— JOB A —
Print the part of the article on the 1928 Middlesbrough West by-election starting at "The 1928 Middlesbrough" and ending at "7 March 1928.", word for word.
— JOB B —
Write what follows in the article on the 1928 Middlesbrough West by-election, carrying it on from its final sentence.

— DOCUMENT SECTION —
◇ ◇ ◇ ◇

= 1928 Middlesbrough West by-election =

UK parliamentary by-election

The 1928 Middlesbrough West by-election was a parliamentary by-election held for the British House of Commons constituency of Middlesbrough West on 7 March 1928.

==Vacancy==

The by-election was caused by the death of the sitting Liberal MP, Trevelyan Thomson who had held the seat since 1918. Although Middlesbrough West had been Liberal since 1918 and the predecessor seat of Middlesbrough had been Liberal since 1886 (with the exception of the 1900 general election), no recent contest had been three-cornered and Trevelyan Thompson had made the seat so much his own that he had not even been opposed in 1924. So, there was no reliable way of knowing how the votes would fall.

==Candidates==

===Liberals===

The Liberals selected Frank Kingsley Griffith, a thirty-eight-year-old barrister from London and formerly unsuccessful candidate at Bromley at the general elections of 1922, 1923 and 1924. Griffith was also Chairman of the National League of Young Liberals. It was reported that Trevelyan Thomson's wife, Hilda, had been approached as a possible candidate in succession to her husband but that her health ruled her out.

===Unionists===

The Unionists chose as their candidate, local councillor and businessman Stanley Sadler. Sadler was the son of Samuel Sadler the first Conservative Member of Parliament for Middlesbrough and the founder of Sadler & Company, a chemicals business. Stanley Sadler was a former Mayor of Middlesbrough.

===Labour===

The candidate adopted for the Labour Party was also a local councillor. Huddersfield born Alonzo Ralph Ellis was a trade union official and councillor in Bradford.

◇ ◇ ◇ ◇

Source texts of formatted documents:
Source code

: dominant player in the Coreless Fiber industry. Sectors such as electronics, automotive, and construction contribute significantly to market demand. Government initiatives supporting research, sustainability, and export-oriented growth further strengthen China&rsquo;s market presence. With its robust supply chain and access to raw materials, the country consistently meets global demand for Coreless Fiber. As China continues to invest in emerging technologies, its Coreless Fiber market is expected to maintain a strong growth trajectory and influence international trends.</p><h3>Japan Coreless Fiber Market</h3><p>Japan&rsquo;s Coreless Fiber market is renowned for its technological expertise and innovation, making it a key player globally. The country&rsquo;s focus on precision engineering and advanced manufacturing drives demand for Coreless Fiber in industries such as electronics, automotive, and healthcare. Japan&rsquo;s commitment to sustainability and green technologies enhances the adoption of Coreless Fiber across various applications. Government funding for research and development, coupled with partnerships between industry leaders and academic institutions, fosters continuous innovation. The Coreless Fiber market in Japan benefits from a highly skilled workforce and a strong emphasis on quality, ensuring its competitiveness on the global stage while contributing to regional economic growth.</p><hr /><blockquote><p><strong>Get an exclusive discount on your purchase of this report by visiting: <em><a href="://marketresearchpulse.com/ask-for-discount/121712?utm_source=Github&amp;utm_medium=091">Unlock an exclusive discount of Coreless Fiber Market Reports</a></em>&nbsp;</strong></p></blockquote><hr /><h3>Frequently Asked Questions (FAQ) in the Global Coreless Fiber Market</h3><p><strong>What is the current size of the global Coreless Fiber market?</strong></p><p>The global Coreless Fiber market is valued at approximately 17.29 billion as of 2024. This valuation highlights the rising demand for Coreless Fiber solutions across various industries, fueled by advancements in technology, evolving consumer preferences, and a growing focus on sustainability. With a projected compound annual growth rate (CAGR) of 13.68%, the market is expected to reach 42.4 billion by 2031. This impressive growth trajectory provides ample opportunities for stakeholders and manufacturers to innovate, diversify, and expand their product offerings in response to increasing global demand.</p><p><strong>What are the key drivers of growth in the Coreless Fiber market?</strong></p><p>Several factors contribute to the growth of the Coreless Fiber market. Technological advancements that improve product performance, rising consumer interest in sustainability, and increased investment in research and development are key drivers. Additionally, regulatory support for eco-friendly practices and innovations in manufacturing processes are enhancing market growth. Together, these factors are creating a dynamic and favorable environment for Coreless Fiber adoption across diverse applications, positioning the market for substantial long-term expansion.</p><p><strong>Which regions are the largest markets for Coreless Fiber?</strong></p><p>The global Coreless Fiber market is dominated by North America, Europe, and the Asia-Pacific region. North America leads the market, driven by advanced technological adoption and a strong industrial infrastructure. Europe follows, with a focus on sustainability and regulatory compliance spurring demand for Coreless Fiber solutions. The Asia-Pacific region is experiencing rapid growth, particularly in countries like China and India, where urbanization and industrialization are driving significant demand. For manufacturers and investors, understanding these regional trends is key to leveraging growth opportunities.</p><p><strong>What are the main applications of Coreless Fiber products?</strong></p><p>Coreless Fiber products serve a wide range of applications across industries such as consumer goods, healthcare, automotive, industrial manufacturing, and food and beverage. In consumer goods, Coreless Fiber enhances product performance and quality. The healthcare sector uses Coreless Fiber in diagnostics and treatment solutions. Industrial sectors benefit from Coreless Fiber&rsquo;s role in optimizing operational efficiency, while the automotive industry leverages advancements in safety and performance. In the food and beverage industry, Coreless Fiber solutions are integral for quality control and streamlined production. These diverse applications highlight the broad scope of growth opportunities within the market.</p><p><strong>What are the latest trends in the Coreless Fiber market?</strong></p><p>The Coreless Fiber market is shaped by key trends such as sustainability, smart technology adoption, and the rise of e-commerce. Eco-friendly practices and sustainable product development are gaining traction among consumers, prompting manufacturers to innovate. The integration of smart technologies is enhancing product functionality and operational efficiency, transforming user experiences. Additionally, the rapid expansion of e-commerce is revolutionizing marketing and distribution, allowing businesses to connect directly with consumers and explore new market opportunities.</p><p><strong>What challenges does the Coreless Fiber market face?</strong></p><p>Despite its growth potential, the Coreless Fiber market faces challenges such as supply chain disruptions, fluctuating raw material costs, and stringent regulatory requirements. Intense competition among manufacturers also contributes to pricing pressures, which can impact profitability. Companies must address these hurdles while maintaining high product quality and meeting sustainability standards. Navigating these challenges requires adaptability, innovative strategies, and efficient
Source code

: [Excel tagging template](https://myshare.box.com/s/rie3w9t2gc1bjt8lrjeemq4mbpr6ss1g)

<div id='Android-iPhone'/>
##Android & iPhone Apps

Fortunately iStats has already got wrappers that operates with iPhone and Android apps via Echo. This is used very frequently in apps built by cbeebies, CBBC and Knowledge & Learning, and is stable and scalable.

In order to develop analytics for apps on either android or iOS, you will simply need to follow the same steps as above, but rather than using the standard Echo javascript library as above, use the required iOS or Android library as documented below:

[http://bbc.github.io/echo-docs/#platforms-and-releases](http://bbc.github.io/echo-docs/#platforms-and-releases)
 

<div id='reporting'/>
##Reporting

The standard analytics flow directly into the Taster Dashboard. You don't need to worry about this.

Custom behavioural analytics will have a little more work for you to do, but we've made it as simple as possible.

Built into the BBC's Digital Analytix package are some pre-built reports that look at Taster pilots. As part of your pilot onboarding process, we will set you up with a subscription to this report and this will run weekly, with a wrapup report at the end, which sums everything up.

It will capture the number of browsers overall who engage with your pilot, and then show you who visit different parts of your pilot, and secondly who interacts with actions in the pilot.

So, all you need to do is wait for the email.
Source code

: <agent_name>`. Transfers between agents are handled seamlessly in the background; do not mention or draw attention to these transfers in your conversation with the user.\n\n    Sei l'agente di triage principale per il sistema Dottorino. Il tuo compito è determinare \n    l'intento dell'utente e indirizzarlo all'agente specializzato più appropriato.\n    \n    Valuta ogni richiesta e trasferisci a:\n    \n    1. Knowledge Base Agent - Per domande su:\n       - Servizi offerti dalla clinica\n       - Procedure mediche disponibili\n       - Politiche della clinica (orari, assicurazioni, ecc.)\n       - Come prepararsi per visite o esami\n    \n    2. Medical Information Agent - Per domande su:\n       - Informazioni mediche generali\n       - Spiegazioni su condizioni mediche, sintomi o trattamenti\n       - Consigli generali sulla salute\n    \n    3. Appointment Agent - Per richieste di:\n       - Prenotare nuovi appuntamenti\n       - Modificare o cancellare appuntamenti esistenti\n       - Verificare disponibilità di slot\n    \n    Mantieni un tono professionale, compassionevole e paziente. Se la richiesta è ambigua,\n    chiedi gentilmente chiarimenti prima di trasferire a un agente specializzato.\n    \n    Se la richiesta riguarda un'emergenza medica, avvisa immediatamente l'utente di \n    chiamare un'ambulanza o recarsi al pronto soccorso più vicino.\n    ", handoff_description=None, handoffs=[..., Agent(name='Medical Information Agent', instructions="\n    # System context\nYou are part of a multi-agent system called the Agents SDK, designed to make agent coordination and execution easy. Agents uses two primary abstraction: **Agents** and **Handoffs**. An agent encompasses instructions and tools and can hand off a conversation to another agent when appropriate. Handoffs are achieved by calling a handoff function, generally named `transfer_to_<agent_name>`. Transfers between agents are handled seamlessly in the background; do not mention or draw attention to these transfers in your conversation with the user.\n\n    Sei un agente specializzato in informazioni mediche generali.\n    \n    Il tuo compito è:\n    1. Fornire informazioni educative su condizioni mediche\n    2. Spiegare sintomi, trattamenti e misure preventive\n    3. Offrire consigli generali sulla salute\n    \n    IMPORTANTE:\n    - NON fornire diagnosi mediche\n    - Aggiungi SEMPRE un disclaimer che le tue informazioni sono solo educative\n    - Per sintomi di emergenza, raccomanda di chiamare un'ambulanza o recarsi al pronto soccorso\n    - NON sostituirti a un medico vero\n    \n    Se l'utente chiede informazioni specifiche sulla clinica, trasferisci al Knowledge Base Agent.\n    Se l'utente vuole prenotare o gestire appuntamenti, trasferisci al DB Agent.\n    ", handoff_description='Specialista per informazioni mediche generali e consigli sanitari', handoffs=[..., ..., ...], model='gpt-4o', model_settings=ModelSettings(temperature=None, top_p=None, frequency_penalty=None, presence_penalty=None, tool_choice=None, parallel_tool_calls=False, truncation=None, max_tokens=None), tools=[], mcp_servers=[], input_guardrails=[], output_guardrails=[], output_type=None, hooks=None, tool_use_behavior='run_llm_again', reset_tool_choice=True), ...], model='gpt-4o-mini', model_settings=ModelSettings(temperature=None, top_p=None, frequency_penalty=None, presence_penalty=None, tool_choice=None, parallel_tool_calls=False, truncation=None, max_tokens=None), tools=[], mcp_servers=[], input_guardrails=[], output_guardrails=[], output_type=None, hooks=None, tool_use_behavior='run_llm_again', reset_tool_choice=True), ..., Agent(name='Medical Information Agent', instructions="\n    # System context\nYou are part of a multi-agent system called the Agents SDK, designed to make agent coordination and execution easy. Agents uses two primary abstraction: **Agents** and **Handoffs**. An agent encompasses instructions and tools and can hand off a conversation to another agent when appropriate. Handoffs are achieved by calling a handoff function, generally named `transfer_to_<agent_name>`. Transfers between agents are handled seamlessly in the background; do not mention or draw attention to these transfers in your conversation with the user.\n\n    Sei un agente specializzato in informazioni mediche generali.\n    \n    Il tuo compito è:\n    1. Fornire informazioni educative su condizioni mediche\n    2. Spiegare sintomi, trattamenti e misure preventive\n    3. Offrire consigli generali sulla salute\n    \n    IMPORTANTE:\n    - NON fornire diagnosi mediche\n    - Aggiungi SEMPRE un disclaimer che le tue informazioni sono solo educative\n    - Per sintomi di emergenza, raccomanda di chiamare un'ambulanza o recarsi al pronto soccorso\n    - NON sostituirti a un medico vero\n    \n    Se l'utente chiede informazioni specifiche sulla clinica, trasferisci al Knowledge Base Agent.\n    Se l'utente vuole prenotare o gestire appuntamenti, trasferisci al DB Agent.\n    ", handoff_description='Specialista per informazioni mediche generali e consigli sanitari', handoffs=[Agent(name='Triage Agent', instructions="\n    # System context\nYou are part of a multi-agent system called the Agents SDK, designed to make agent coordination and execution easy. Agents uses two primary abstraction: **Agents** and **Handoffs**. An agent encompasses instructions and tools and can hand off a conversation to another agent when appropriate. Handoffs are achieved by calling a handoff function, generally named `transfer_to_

◇ ◇ ◇ ◇

— EXERCISE RESULT A —
The 1928 Middlesbrough West by-election was a parliamentary by-election held for the British House of Commons constituency of Middlesbrough West on 7 March 1928.

— EXERCISE RESULT B —
The adoption of these candidates meant this was the first three-cornered contest in the constituency since it was created in 1918.

==Issues==
Griffith issued his election address on 24 February, declaring himself an out and out Free Trader and stating that never before had Free Trade been so vital to industrial recovery at home and international amity abroad. The government's policy of protectionism was not applicable to the great national industries like iron and steel or shipping. He urged the government to put in hand great schemes of work and to allow local authorities to do the same to improve the infrastructure and create employment. It was ludicrous he argued to be paying the unemployed benefit to do nothing while improvement schemes such those at Middlesbrough docks were held up because of poor government accounting. Ellis countered by declaring that what was wanted was 100% socialism. The government must intervene to provide employment – or work with a capital W, in his words. Sadler had previously put forward an argument that those receiving poor law relief (unemployment benefit) should lose their right to vote if they refused to take work. He was challenged on this during the campaign and said that at a time of high unemployment this should not apply as people were out of work through no fault of their own but in better economic times a man who would not work should not be entitled to vote. It was reported however that Sadler was a strong defender of the Unionist government record in office and was particularly assured on the questions of safeguarding in industry (protectionism) and the economy.

==Result==
The result was a narrow hold for the Liberals over Labour, a margin of just 89 votes, with the Tories in third place.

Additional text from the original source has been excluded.